* [Extrait du texte]

··········

Ce procès présente 5 caractéristiques majeures qui le rendent particulièrement imprévisible.
1) Dans l'opinion, l'image de marque de la Justice est désormais altérée a fortiori lorsqu'elle intervient pour juger des "puissants". Il est donc probable que l'ancien Premier Ministre ne parviendra pas à voir son innocence reconnue comme il peut l'espérer. Mais tout autant, il est aussi probable que le Président ne parviendra pas à obtenir une reconnaissance de culpabilité aussi forte que ce qui peut le motiver dans des circonstances aussi extraordinaires.
2) Mais, il ne faut pas confondre la marque et le packaging. Le packaging (la procédure) sera complexe, contradictoire donc avec une faible lisibilité à terme. En revanche, la marque (Dominique de Villepin) va pouvoir s'installer avec une valeur ajoutée forte : être reconnu comme le rival le plus redouté du pouvoir. L'évolution des jeux de pouvoirs a conduit l'opinion à installer de nouveaux rôles : la victime supposée d'hier est le tout puissant d'aujourd'hui alors que le puissant d'hier est la victime d'aujourd'hui. Le potentiel de compassion est donc inversé.

··········

* [Documents fournis]
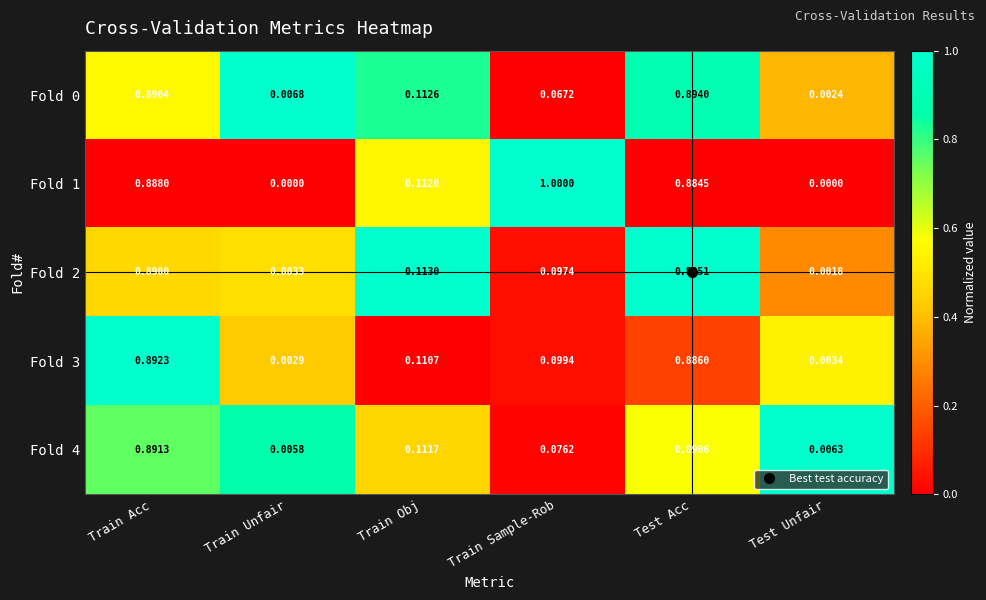

Which category has the highest value across all series?

Train Sample-Rob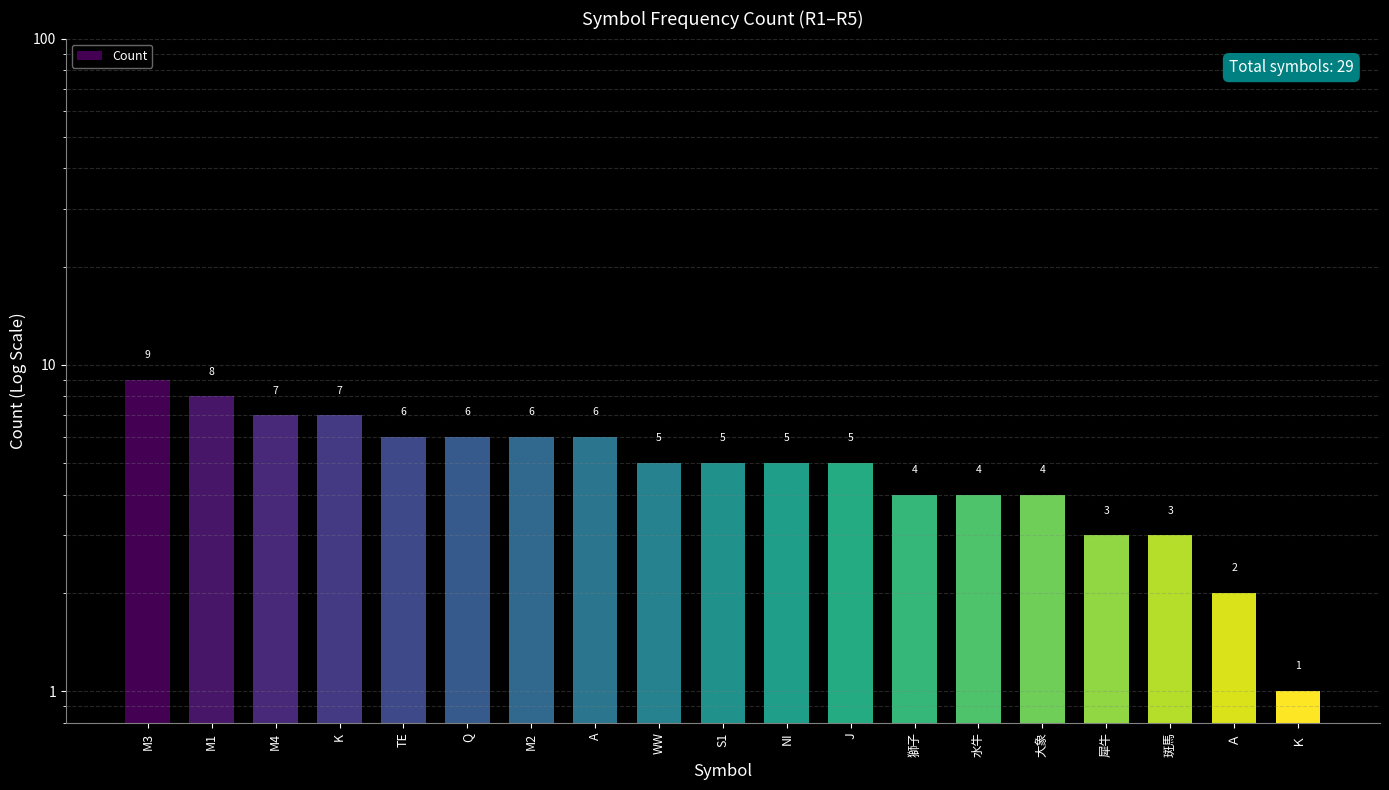

Reading right to left, extract all data points from this chart.

1	2	3	3	4	4	4	5	5	5	5	6	6	6	6	7	7	8	9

··········

Poursuivez, s'il vous plaît, le texte sur le procès à la suite de sa dernière phrase. La liste provient d'une autre source que le texte sur le procès.

* [Réponse]
3) Par ce procès, en institutionnalisant son rival, Nicolas Sarkozy clarifie l'embouteillage des offres. Il consolide la " marque " de son rival puisque le propre d'une marque c'est d'être capable de faire vivre une différence. Là, il installe Dominique de Villepin comme la référence de l'anti-sarkozy. Ceux qui demain voudront se démarquer du Chef de l'Etat, le sanctionner, sauront que le choix le plus efficace pour manifester leur opposition c'est de soutenir Dominique de Villepin. Comme hier, les électeurs déçus de Jacques Chirac se sont rangés derrière Nicolas Sarkozy pour offrir un chemin au changement alors souhaité.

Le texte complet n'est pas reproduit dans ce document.